§ Work instructions
The entries are to be repeated exactly, with all pictures omitted.

§ Dataset excerpts

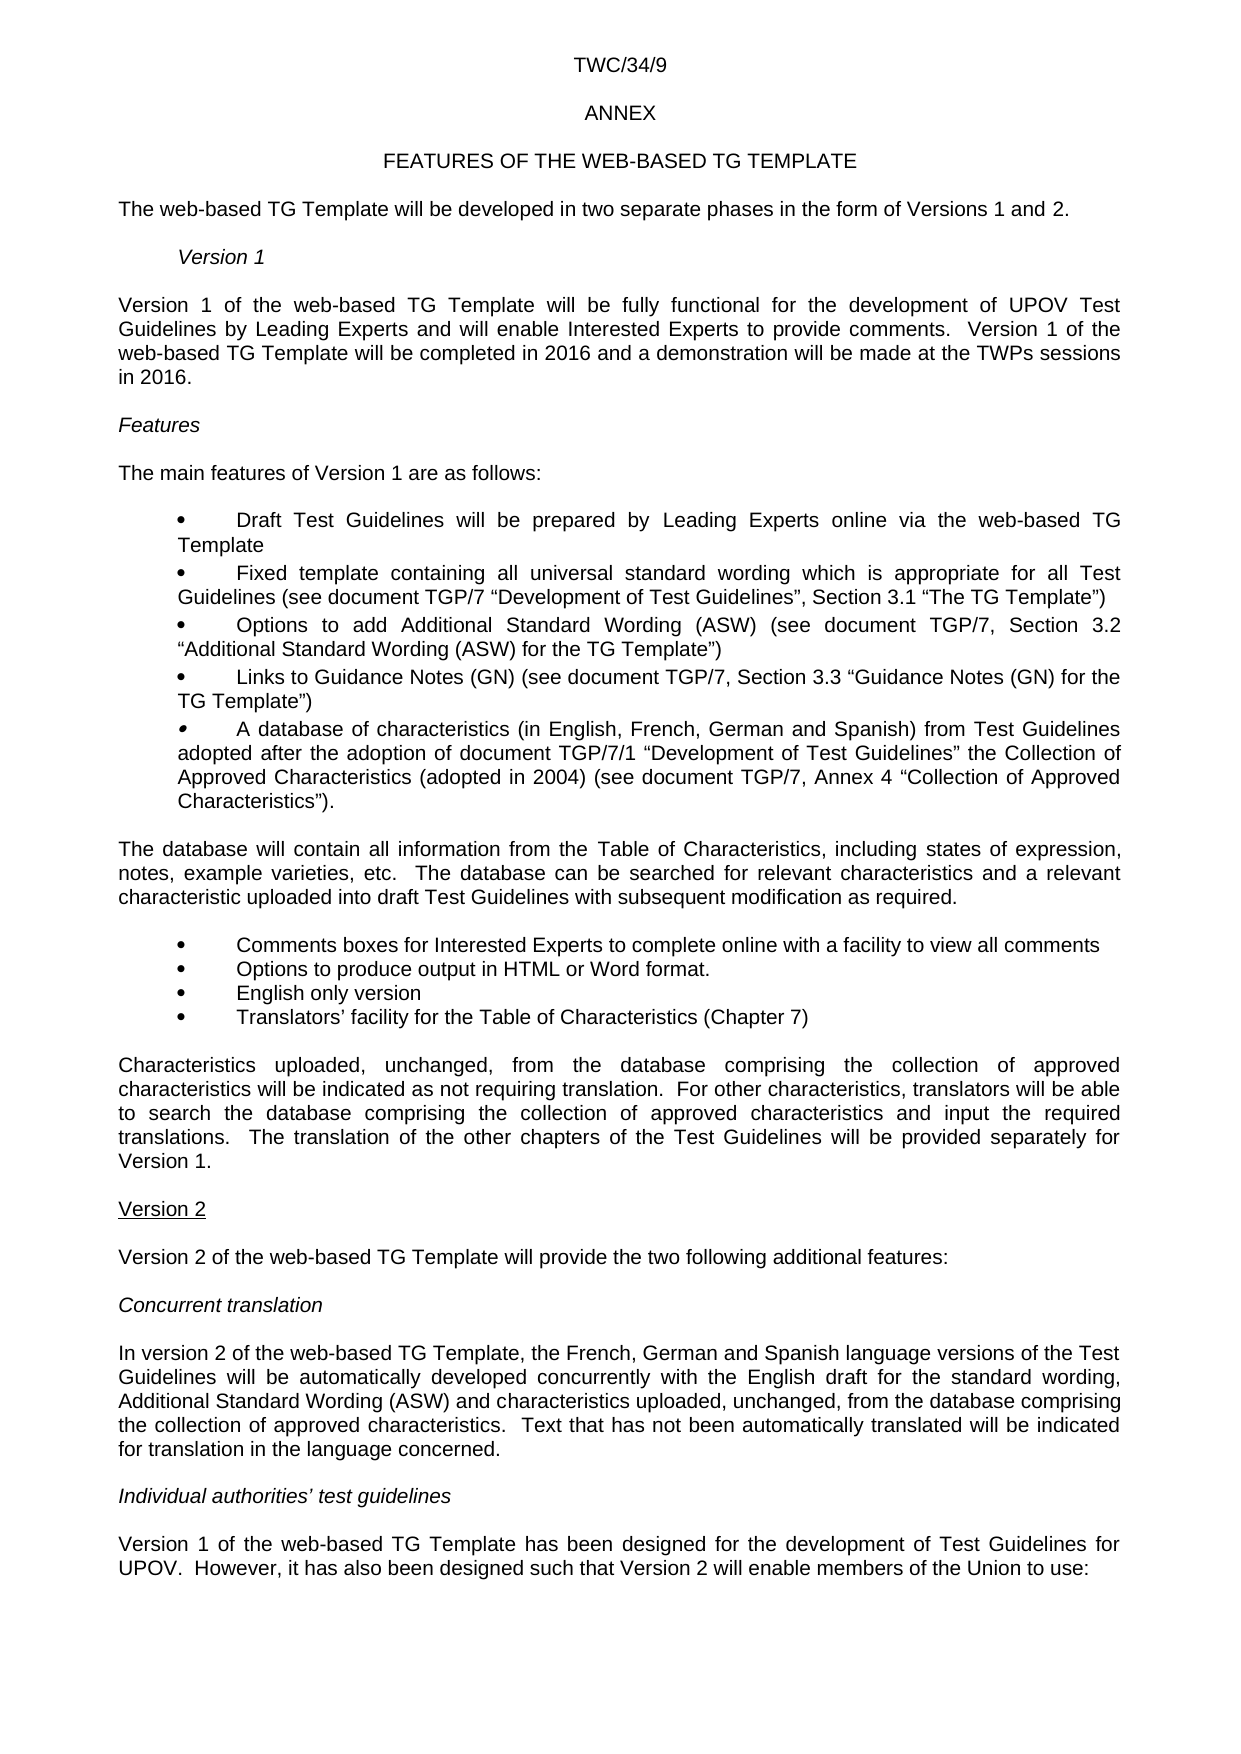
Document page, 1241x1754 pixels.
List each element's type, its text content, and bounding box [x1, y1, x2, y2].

text Version 2 [118, 1197, 1122, 1221]
list Fixed template containing all universal standard wording which is appropriate for all Test Guidelines (see document TGP/7 “Development of Test Guidelines”, Section 3.1 “The TG Template”) [177, 561, 1122, 608]
text Features [118, 412, 1122, 436]
list Options to add Additional Standard Wording (ASW) (see document TGP/7, Section 3.2 “Additional Standard Wording (ASW) for the TG Template”) [177, 613, 1122, 661]
text Concurrent translation [118, 1293, 1122, 1317]
list Links to Guidance Notes (GN) (see document TGP/7, Section 3.3 “Guidance Notes (GN) for the TG Template”) [177, 665, 1122, 713]
subtitle Version 1 [177, 245, 1122, 269]
text Version 2 of the web-based TG Template will provide the two following additional features: [118, 1245, 1063, 1269]
text The web-based TG Template will be developed in two separate phases in the form of Versions 1 and 2. [118, 197, 1122, 221]
text Version 1 of the web-based TG Template has been designed for the development of Test Guidelines for UPOV. However, it has also been designed such that Version 2 will enable members of the Union to use: [118, 1532, 1122, 1580]
text Version 1 of the web-based TG Template will be fully functional for the development of UPOV Test Guidelines by Leading Experts and will enable Interested Experts to provide comments. Version 1 of the web-based TG Template will be completed in 2016 and a demonstration will be made at the TWPs sessions in 2016. [118, 293, 1122, 388]
text In version 2 of the web-based TG Template, the French, German and Spanish language versions of the Test Guidelines will be automatically developed concurrently with the English draft for the standard wording, Additional Standard Wording (ASW) and characteristics uploaded, unchanged, from the database comprising the collection of approved characteristics. Text that has not been automatically translated will be indicated for translation in the language concerned. [118, 1341, 1122, 1460]
list English only version [177, 981, 1122, 1005]
list Draft Test Guidelines will be prepared by Leading Experts online via the web-based TG Template [177, 508, 1122, 556]
list Options to produce output in HTML or Word format. [177, 957, 1122, 981]
text The database will contain all information from the Table of Characteristics, including states of expression, notes, example varieties, etc. The database can be searched for relevant characteristics and a relevant characteristic uploaded into draft Test Guidelines with subsequent modification as required. [118, 813, 1122, 909]
text Features of the web-based TG Template [118, 149, 1122, 173]
list Translators’ facility for the Table of Characteristics (Chapter 7) [177, 1005, 1122, 1029]
list Comments boxes for Interested Experts to complete online with a facility to view all comments [177, 933, 1122, 957]
text The main features of Version 1 are as follows: [118, 460, 1063, 484]
text Characteristics uploaded, unchanged, from the database comprising the collection of approved characteristics will be indicated as not requiring translation. For other characteristics, translators will be able to search the database comprising the collection of approved characteristics and input the required translations. The translation of the other chapters of the Test Guidelines will be provided separately for Version 1. [118, 1053, 1122, 1173]
text Individual authorities’ test guidelines [118, 1484, 1122, 1508]
list A database of characteristics (in English, French, German and Spanish) from Test Guidelines adopted after the adoption of document TGP/7/1 “Development of Test Guidelines” the Collection of Approved Characteristics (adopted in 2004) (see document TGP/7, Annex 4 “Collection of Approved Characteristics”). [177, 717, 1122, 813]
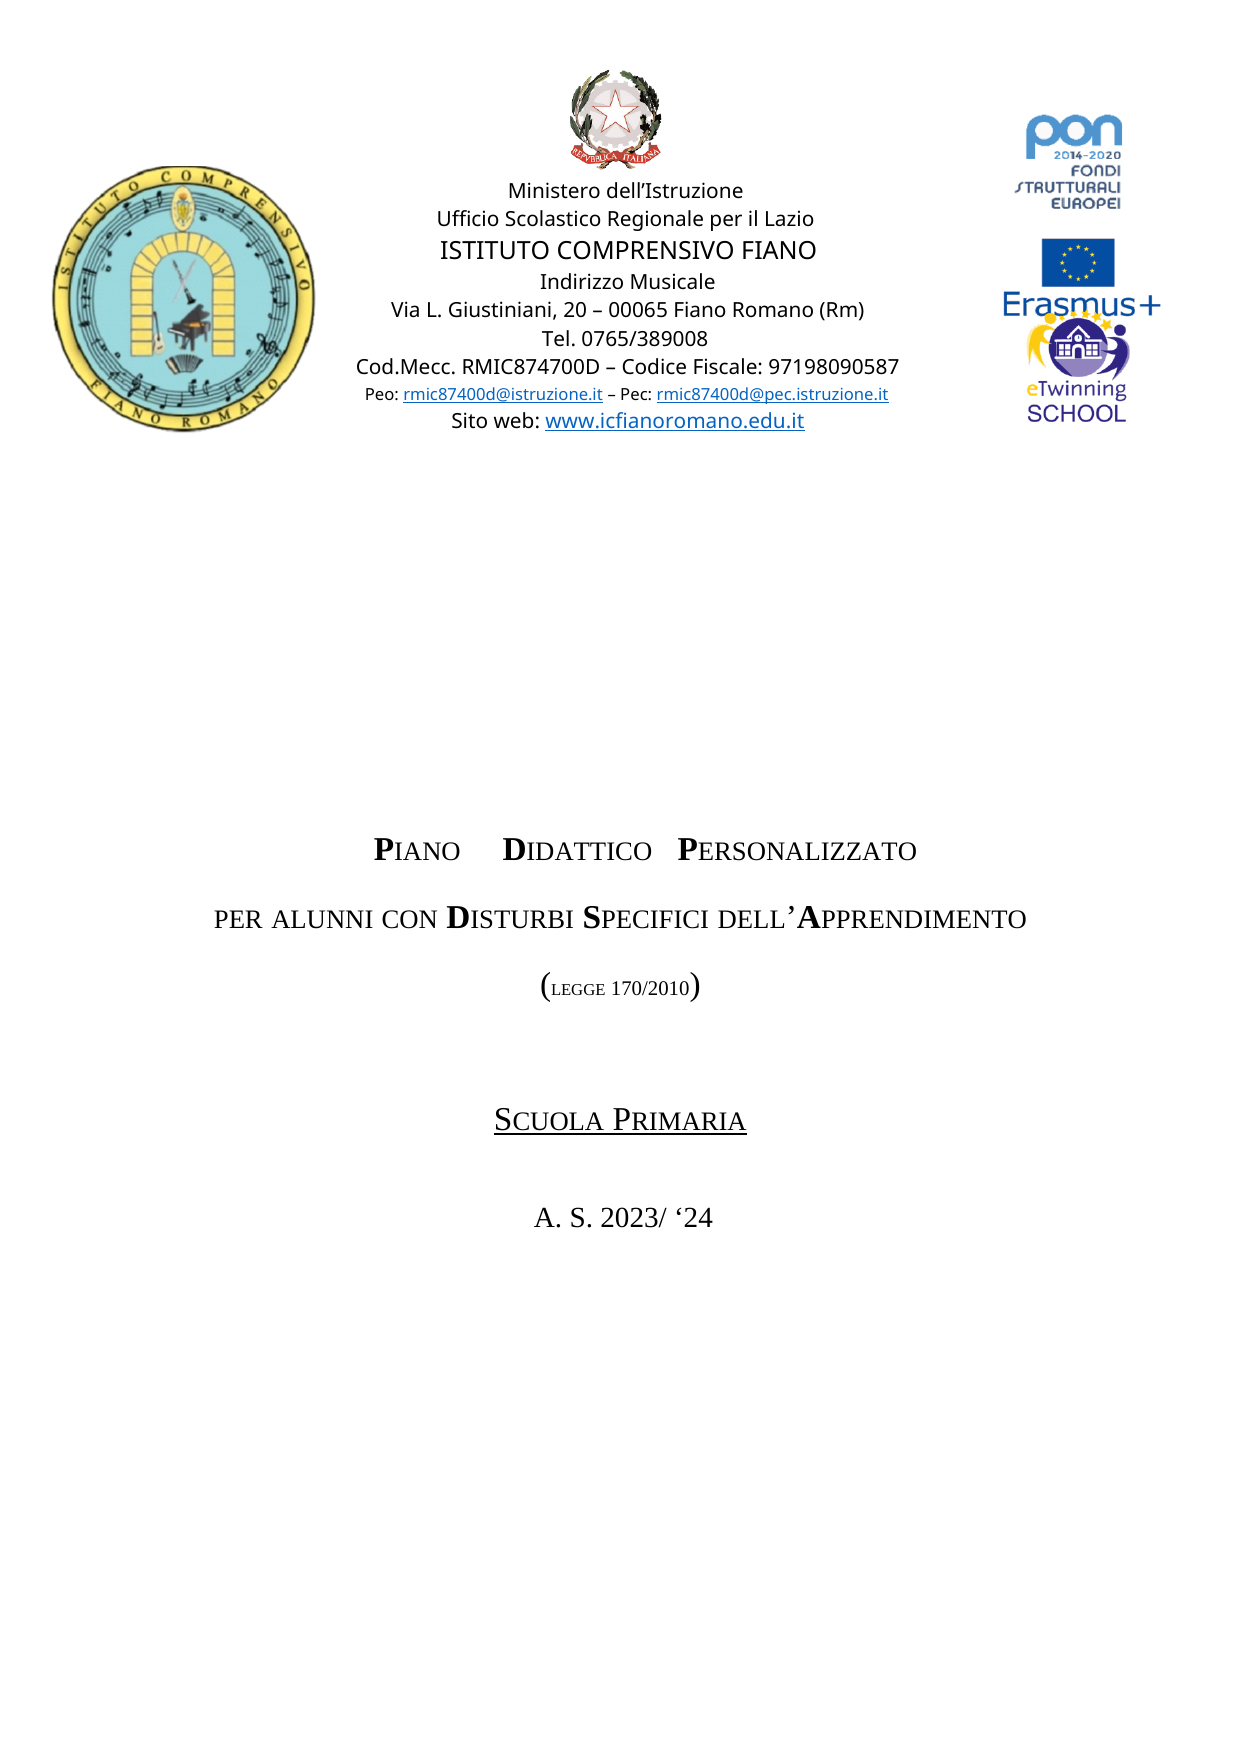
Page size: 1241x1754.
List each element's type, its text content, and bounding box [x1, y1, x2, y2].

text (legge 170/2010) [118, 964, 1122, 1003]
picture [532, 62, 708, 176]
text ISTITUTO COMPRENSIVO FIANO Indirizzo Musicale Via L. Giustiniani, 20 – 00065 Fiano Romano (Rm) Tel. 0765/389008 Cod.Mecc. RMIC874700D – Codice Fiscale: 97198090587 Peo: rmic87400d@istruzione.it – Pec: rmic87400d@pec.istruzione.it Sito web: www.icfianoromano.edu.it [294, 233, 950, 434]
text A. S. 2023/ ‘24 [118, 1201, 1122, 1234]
text Ministero dell’Istruzione Ufficio Scolastico Regionale per il Lazio [118, 176, 1122, 233]
picture [45, 166, 318, 438]
picture [998, 225, 1163, 422]
text per alunni con Disturbi Specifici dell’Apprendimento [118, 897, 1122, 935]
picture [1014, 114, 1123, 209]
text Scuola Primaria [118, 1099, 1122, 1138]
text Piano Didattico Personalizzato [118, 829, 1122, 868]
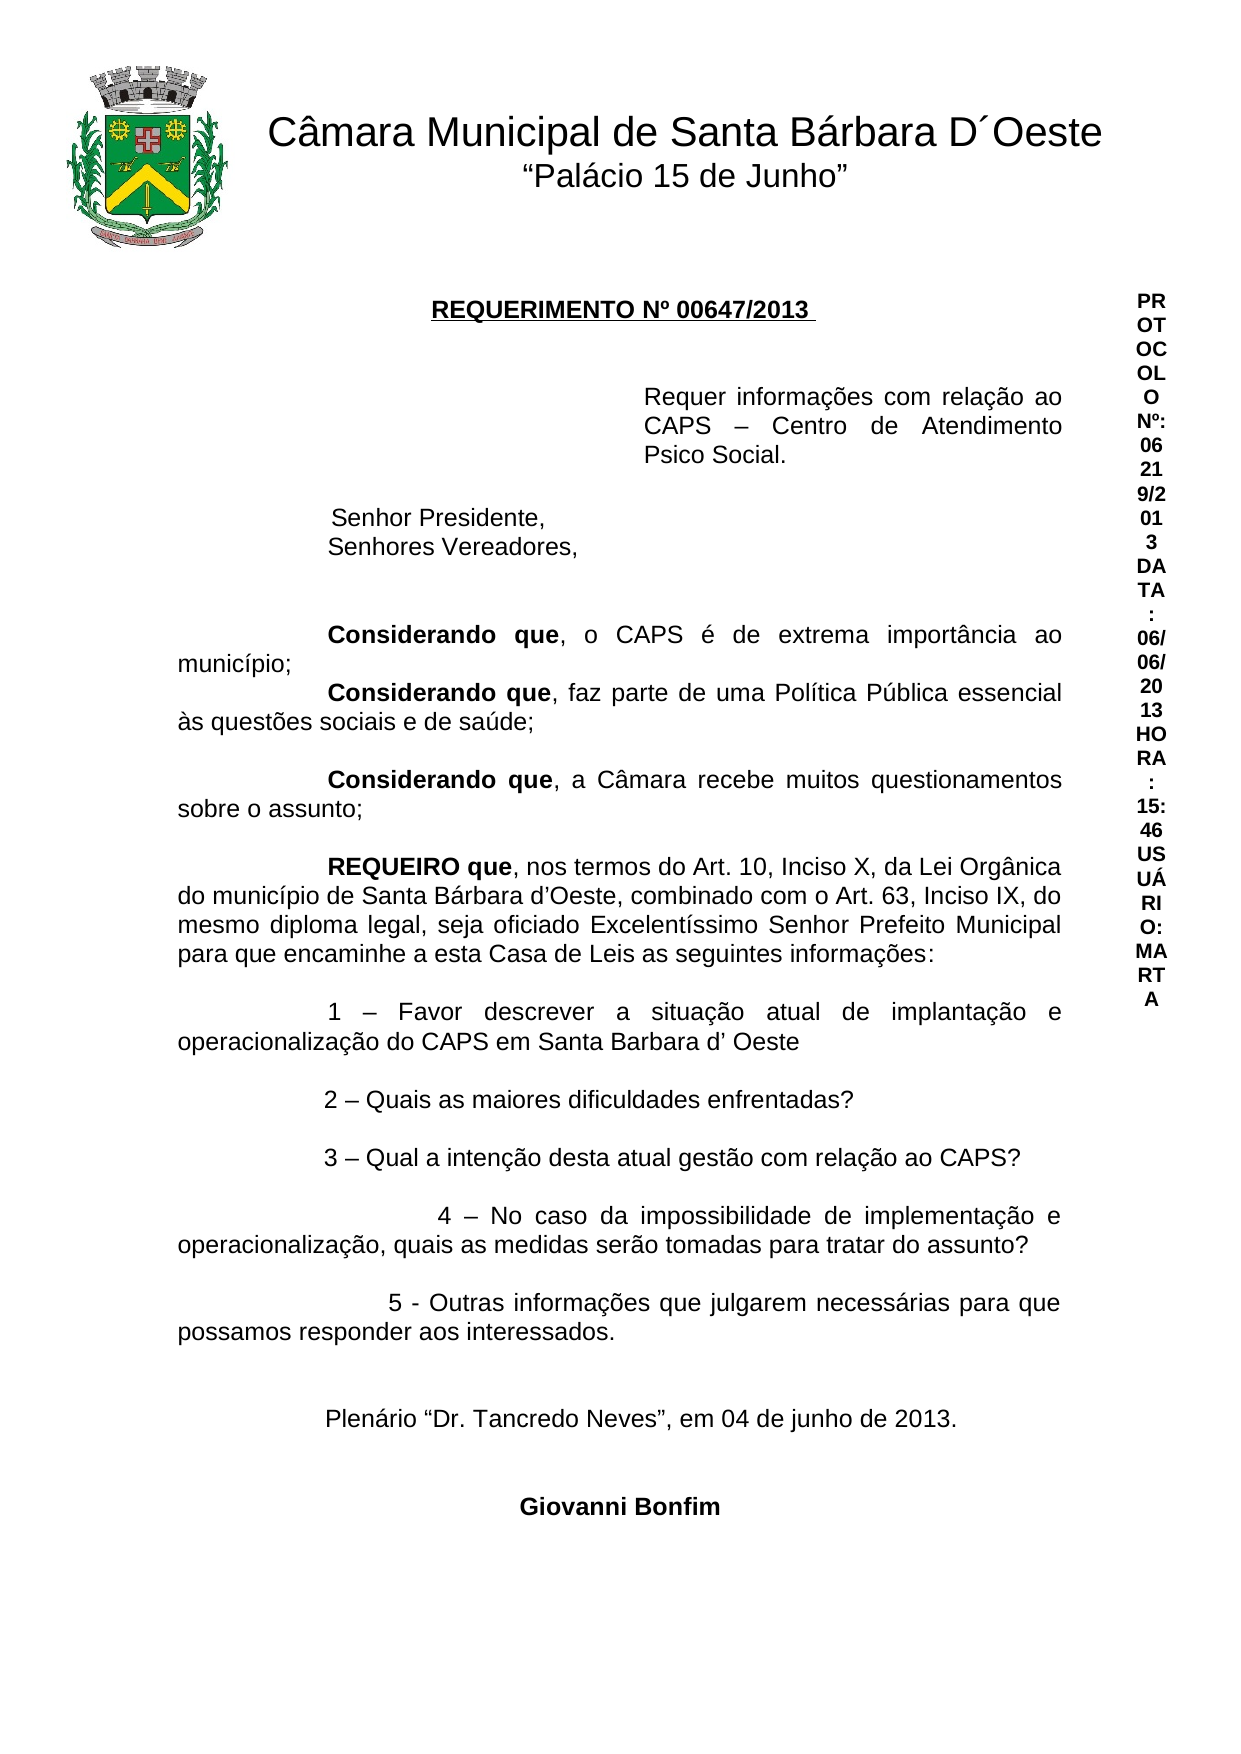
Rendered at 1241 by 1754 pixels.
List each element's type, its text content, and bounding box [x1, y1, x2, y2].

picture [66, 66, 235, 255]
text 4 – No caso da impossibilidade de implementação e operacionalização, quais as medidas serão tomadas para tratar do assunto? [177, 1201, 1063, 1259]
text REQUEIRO que, nos termos do Art. 10, Inciso X, da Lei Orgânica do município de Santa Bárbara d’Oeste, combinado com o Art. 63, Inciso IX, do mesmo diploma legal, seja oficiado Excelentíssimo Senhor Prefeito Municipal para que encaminhe a esta Casa de Leis as seguintes informações: [177, 852, 1063, 968]
text 5 - Outras informações que julgarem necessárias para que possamos responder aos interessados. [177, 1288, 1063, 1346]
text Giovanni Bonfim [177, 1491, 1063, 1520]
text Considerando que, o CAPS é de extrema importância ao município; [177, 619, 1063, 678]
text Senhor Presidente, [177, 503, 1063, 532]
text Plenário “Dr. Tancredo Neves”, em 04 de junho de 2013. [177, 1404, 1063, 1433]
text Requer informações com relação ao CAPS – Centro de Atendimento Psico Social. [644, 382, 1063, 469]
text 3 – Qual a intenção desta atual gestão com relação ao CAPS? [177, 1143, 1063, 1172]
text Considerando que, a Câmara recebe muitos questionamentos sobre o assunto; [177, 765, 1063, 823]
text 2 – Quais as maiores dificuldades enfrentadas? [177, 1084, 1063, 1113]
text Senhores Vereadores, [177, 532, 1063, 561]
text 1 – Favor descrever a situação atual de implantação e operacionalização do CAPS em Santa Barbara d’ Oeste [177, 997, 1063, 1055]
title REQUERIMENTO Nº 00647/2013 [177, 295, 1063, 324]
text Considerando que, faz parte de uma Política Pública essencial às questões sociais e de saúde; [177, 678, 1063, 736]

§ Solution for this problem
Document page, 1241x1754 pixels.
List each element's type, its text content, and bounding box [x1, y1, x2, y2].

text Version 2 [118, 1197, 1122, 1221]
list Fixed template containing all universal standard wording which is appropriate for all Test Guidelines (see document TGP/7 “Development of Test Guidelines”, Section 3.1 “The TG Template”) [177, 561, 1122, 608]
text Features [118, 412, 1122, 436]
list Options to add Additional Standard Wording (ASW) (see document TGP/7, Section 3.2 “Additional Standard Wording (ASW) for the TG Template”) [177, 613, 1122, 661]
text Concurrent translation [118, 1293, 1122, 1317]
list Links to Guidance Notes (GN) (see document TGP/7, Section 3.3 “Guidance Notes (GN) for the TG Template”) [177, 665, 1122, 713]
subtitle Version 1 [177, 245, 1122, 269]
text Version 2 of the web-based TG Template will provide the two following additional features: [118, 1245, 1063, 1269]
text The web-based TG Template will be developed in two separate phases in the form of Versions 1 and 2. [118, 197, 1122, 221]
text Version 1 of the web-based TG Template has been designed for the development of Test Guidelines for UPOV. However, it has also been designed such that Version 2 will enable members of the Union to use: [118, 1532, 1122, 1580]
text Version 1 of the web-based TG Template will be fully functional for the development of UPOV Test Guidelines by Leading Experts and will enable Interested Experts to provide comments. Version 1 of the web-based TG Template will be completed in 2016 and a demonstration will be made at the TWPs sessions in 2016. [118, 293, 1122, 388]
text In version 2 of the web-based TG Template, the French, German and Spanish language versions of the Test Guidelines will be automatically developed concurrently with the English draft for the standard wording, Additional Standard Wording (ASW) and characteristics uploaded, unchanged, from the database comprising the collection of approved characteristics. Text that has not been automatically translated will be indicated for translation in the language concerned. [118, 1341, 1122, 1460]
list English only version [177, 981, 1122, 1005]
list Draft Test Guidelines will be prepared by Leading Experts online via the web-based TG Template [177, 508, 1122, 556]
list Options to produce output in HTML or Word format. [177, 957, 1122, 981]
text The database will contain all information from the Table of Characteristics, including states of expression, notes, example varieties, etc. The database can be searched for relevant characteristics and a relevant characteristic uploaded into draft Test Guidelines with subsequent modification as required. [118, 813, 1122, 909]
text Features of the web-based TG Template [118, 149, 1122, 173]
list Translators’ facility for the Table of Characteristics (Chapter 7) [177, 1005, 1122, 1029]
list Comments boxes for Interested Experts to complete online with a facility to view all comments [177, 933, 1122, 957]
text The main features of Version 1 are as follows: [118, 460, 1063, 484]
text Characteristics uploaded, unchanged, from the database comprising the collection of approved characteristics will be indicated as not requiring translation. For other characteristics, translators will be able to search the database comprising the collection of approved characteristics and input the required translations. The translation of the other chapters of the Test Guidelines will be provided separately for Version 1. [118, 1053, 1122, 1173]
text Individual authorities’ test guidelines [118, 1484, 1122, 1508]
list A database of characteristics (in English, French, German and Spanish) from Test Guidelines adopted after the adoption of document TGP/7/1 “Development of Test Guidelines” the Collection of Approved Characteristics (adopted in 2004) (see document TGP/7, Annex 4 “Collection of Approved Characteristics”). [177, 717, 1122, 813]
Page size: 1241x1754.
List each element's type, its text content, and bounding box [x1, y1, x2, y2].

text (legge 170/2010) [118, 964, 1122, 1003]
picture [532, 62, 708, 176]
text ISTITUTO COMPRENSIVO FIANO Indirizzo Musicale Via L. Giustiniani, 20 – 00065 Fiano Romano (Rm) Tel. 0765/389008 Cod.Mecc. RMIC874700D – Codice Fiscale: 97198090587 Peo: rmic87400d@istruzione.it – Pec: rmic87400d@pec.istruzione.it Sito web: www.icfianoromano.edu.it [294, 233, 950, 434]
text A. S. 2023/ ‘24 [118, 1201, 1122, 1234]
text Ministero dell’Istruzione Ufficio Scolastico Regionale per il Lazio [118, 176, 1122, 233]
picture [45, 166, 318, 438]
picture [998, 225, 1163, 422]
text per alunni con Disturbi Specifici dell’Apprendimento [118, 897, 1122, 935]
picture [1014, 114, 1123, 209]
text Scuola Primaria [118, 1099, 1122, 1138]
text Piano Didattico Personalizzato [118, 829, 1122, 868]
Rendered at 1241 by 1754 pixels.
List each element's type, its text content, and bounding box [x1, y1, x2, y2].

picture [66, 66, 235, 255]
text 4 – No caso da impossibilidade de implementação e operacionalização, quais as medidas serão tomadas para tratar do assunto? [177, 1201, 1063, 1259]
text REQUEIRO que, nos termos do Art. 10, Inciso X, da Lei Orgânica do município de Santa Bárbara d’Oeste, combinado com o Art. 63, Inciso IX, do mesmo diploma legal, seja oficiado Excelentíssimo Senhor Prefeito Municipal para que encaminhe a esta Casa de Leis as seguintes informações: [177, 852, 1063, 968]
text 5 - Outras informações que julgarem necessárias para que possamos responder aos interessados. [177, 1288, 1063, 1346]
text Giovanni Bonfim [177, 1491, 1063, 1520]
text Considerando que, o CAPS é de extrema importância ao município; [177, 619, 1063, 678]
text Senhor Presidente, [177, 503, 1063, 532]
text Plenário “Dr. Tancredo Neves”, em 04 de junho de 2013. [177, 1404, 1063, 1433]
text Requer informações com relação ao CAPS – Centro de Atendimento Psico Social. [644, 382, 1063, 469]
text 3 – Qual a intenção desta atual gestão com relação ao CAPS? [177, 1143, 1063, 1172]
text Considerando que, a Câmara recebe muitos questionamentos sobre o assunto; [177, 765, 1063, 823]
text 2 – Quais as maiores dificuldades enfrentadas? [177, 1084, 1063, 1113]
text Senhores Vereadores, [177, 532, 1063, 561]
text 1 – Favor descrever a situação atual de implantação e operacionalização do CAPS em Santa Barbara d’ Oeste [177, 997, 1063, 1055]
title REQUERIMENTO Nº 00647/2013 [177, 295, 1063, 324]
text Considerando que, faz parte de uma Política Pública essencial às questões sociais e de saúde; [177, 678, 1063, 736]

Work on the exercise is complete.